DATA IN THIS EXERCISE Block Start

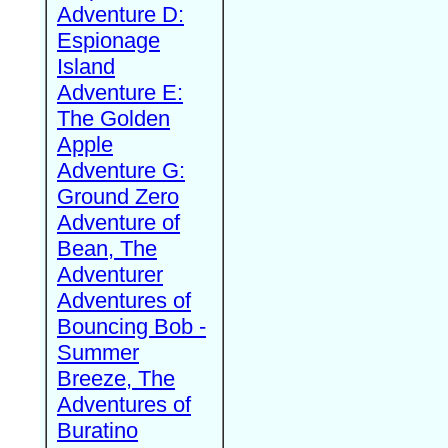
Adventure D:
Espionage
Island
Adventure E:
The Golden
Apple
Adventure G:
Ground Zero
Adventure of
Bean, The
Adventurer
Adventures of
Bouncing Bob -
Summer
Breeze, The
Adventures of
Buratino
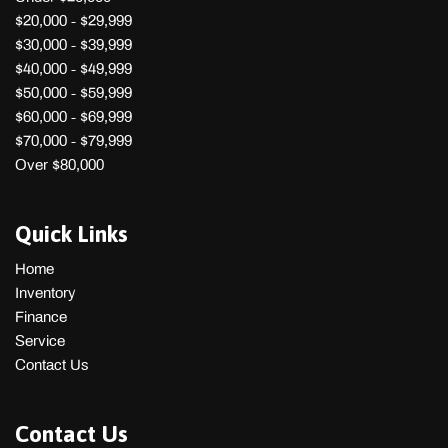
$20,000 - $29,999
$30,000 - $39,999
$40,000 - $49,999
$50,000 - $59,999
$60,000 - $69,999
$70,000 - $79,999
Over $80,000
Quick Links
Home
Inventory
Finance
Service
Contact Us
Contact Us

DATA IN THIS EXERCISE Block End

> _WHAT YOU WILL DO_:
Images do not belong in the copy; reproduce all other parts of the records above verbatim.

> _WRITTEN ANSWER_:
Adventure D:
Espionage
Island
Adventure E:
The Golden
Apple
Adventure G:
Ground Zero
Adventure of
Bean, The
Adventurer
Adventures of
Bouncing Bob -
Summer
Breeze, The
Adventures of
Buratino
$20,000 - $29,999
$30,000 - $39,999
$40,000 - $49,999
$50,000 - $59,999
$60,000 - $69,999
$70,000 - $79,999
Over $80,000
Quick Links
Home
Inventory
Finance
Service
Contact Us
Contact Us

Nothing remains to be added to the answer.